Though my favorite may not be yours, the message remains the same- interval training is eminently superior to steady-state cardio, and there are plenty of studies to prove it. On top of the studies, there's anecdotal evidence- Randy Couture, for instance, long considered the best conditioned athlete in mixed martial arts, doesn't even mention steady state cardio in his training book, Xtreme Training. Instead, he recommends damn near every kind of training but typical endurance fare like jogging. Similarly, and thoroughly surprisingly, Triathlete Magazine's Essential Week By Week Training Guide spends more time detailing and promoting interval training than they do steady-state work, which appeared to be included just so triathletes would know how much it fucking sucks before race day.
- speed- very short, high intensity workouts to increase speed
- lactate- longer, medium intensity workouts designed to increase aerobic capacity
- threshold- longest interval sessions with much lower intensity "sprints" designed to increase overall mental and physical endurance
- power- generally very similar to speed workouts, but with added resistance (either changing the gear on the bike or increasing elevation to build strength
Sprinting does a body good.
If you're interested in interval training, I suggest you read up on it, as it comes in about as many disparate permutations as porn does, and ranges in usefulness in much the same way. I personally love the aforementioned sprint-the-straightaway-walk-the-curves training, in addition to Tabatas and Fartleks (which is simply light jogging over varied distances interspersed with random bouts of sprinting. A reader who trains people for PT tests in the military has a vastly different take, however. He combines running with some type of contrast, threshold runs, and a weekly two mile run (and the sick motherfuckers who liked to participate in 5k runs would replace their 2 mile run with a 5k). The running workouts usually followed a max effort workout, so that all runs were completed while fatigued. The running workouts themselves started with a 1 mile run with different movements during the run...high knee, heel to ass, etc, to work on mobility. After one week of that, he had them run with contrast, so trainees would wear a weighted vest of 25-70 pounds and run a half mile as quickly as possible. Then rest and repeat, totaling 3 half miles. This apparently sucked shit, but was key to improving their 1.5 mile times. He combined this with days of long sprints and optional distance runs to get pretty impressive time improvements in his trainees. His weekly workouts consisted of:
Bench-like movement- sets of 2-6 totaling 30-50 reps
Body weight upper body movement done for what we call ASAP- usually 60 reps DIPS ASAP. so 60x1, 30x2, 15x4, and so on...

**STATED GOAL A:** According to the interval training text, how much did the weighted vests worn for the contrast runs weigh?
**STATED GOAL B:** Pick up the interval training text after its last line and write what comes next.
The records that come next have no connection to the interval training text.

Stored data entries

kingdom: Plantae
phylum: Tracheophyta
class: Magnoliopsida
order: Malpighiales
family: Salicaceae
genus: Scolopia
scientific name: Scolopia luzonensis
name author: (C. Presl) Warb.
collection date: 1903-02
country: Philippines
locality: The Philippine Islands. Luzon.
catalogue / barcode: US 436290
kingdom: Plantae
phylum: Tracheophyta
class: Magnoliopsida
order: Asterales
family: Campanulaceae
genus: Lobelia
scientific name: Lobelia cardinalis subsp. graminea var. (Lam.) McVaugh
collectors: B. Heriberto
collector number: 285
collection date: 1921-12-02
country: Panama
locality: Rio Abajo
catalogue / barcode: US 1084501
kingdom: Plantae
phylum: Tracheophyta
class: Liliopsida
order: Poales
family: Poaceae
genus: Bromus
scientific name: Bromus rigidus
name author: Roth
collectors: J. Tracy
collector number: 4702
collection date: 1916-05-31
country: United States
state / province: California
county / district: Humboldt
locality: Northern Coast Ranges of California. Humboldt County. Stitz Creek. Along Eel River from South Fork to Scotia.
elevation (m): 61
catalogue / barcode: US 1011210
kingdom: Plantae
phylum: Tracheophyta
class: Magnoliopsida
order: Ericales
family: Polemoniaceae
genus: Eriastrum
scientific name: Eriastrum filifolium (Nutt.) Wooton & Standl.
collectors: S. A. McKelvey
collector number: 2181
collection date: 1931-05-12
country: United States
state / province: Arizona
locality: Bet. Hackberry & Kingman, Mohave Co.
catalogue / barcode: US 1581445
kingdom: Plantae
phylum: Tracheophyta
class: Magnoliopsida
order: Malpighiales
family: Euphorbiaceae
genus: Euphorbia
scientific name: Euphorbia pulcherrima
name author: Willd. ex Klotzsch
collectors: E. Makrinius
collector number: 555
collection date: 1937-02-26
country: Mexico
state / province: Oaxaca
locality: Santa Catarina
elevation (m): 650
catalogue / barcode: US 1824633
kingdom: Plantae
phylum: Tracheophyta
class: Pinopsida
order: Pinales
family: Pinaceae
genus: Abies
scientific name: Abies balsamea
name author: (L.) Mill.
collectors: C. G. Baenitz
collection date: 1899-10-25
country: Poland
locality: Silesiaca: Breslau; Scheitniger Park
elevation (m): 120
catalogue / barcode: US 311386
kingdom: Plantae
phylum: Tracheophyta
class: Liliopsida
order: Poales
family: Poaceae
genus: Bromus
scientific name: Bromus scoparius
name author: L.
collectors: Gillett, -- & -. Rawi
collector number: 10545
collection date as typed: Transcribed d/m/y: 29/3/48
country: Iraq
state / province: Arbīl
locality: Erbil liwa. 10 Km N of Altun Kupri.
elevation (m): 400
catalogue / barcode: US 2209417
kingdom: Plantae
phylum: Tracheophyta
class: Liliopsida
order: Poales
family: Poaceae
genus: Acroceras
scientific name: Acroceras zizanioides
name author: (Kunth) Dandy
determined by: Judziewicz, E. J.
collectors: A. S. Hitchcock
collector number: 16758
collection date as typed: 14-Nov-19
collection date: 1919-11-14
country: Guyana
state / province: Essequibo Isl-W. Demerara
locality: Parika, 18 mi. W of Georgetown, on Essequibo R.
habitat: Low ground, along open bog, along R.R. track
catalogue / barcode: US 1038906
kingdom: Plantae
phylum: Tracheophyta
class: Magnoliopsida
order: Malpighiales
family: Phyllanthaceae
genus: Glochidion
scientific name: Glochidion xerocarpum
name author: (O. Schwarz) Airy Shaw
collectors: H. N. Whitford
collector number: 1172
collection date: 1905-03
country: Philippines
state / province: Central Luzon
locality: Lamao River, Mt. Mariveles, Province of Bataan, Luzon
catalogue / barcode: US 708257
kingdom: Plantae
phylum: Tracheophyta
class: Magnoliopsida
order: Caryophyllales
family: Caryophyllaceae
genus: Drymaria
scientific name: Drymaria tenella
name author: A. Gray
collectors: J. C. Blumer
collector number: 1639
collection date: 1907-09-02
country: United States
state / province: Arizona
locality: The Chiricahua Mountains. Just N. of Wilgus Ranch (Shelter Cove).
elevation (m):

**WRITTEN REPLY A:** 25 to 70 pounds.

**WRITTEN REPLY B:**
ME movement where they would do doubles and eventually just work up to heavy doubles...more of DE day ending with heavy lifts.
Heavy barbell hamstring movement- sets of 2-6 until 30-60 total reps is met. usually we used dimmel dls, rdl, clean pull with shrug, anything like that with a bar.
another hamstring movement for reps- ghr, band legs curls, reverse hypers
"Fatigued run" 2-4 half miles.
Half mile with 40 pound vest for men, 25 for women
ME bench movement-
Barbell movement 2-6 reps
Heavy body weight movement- dips, pushups, hand stand push up...trainees must add resistance and perform 2-6 reps until reaching 30-50 reps
Thurs- Squats and Running-
20, 15, 10 in the back squat and run 400s in between
Box squat- doubles, light
Repeat of Monday
Saturday morning- optional 5k
Although he failed to mention them, I think it's safe to say there were likely handstands and dozens of cameras involved in each workout.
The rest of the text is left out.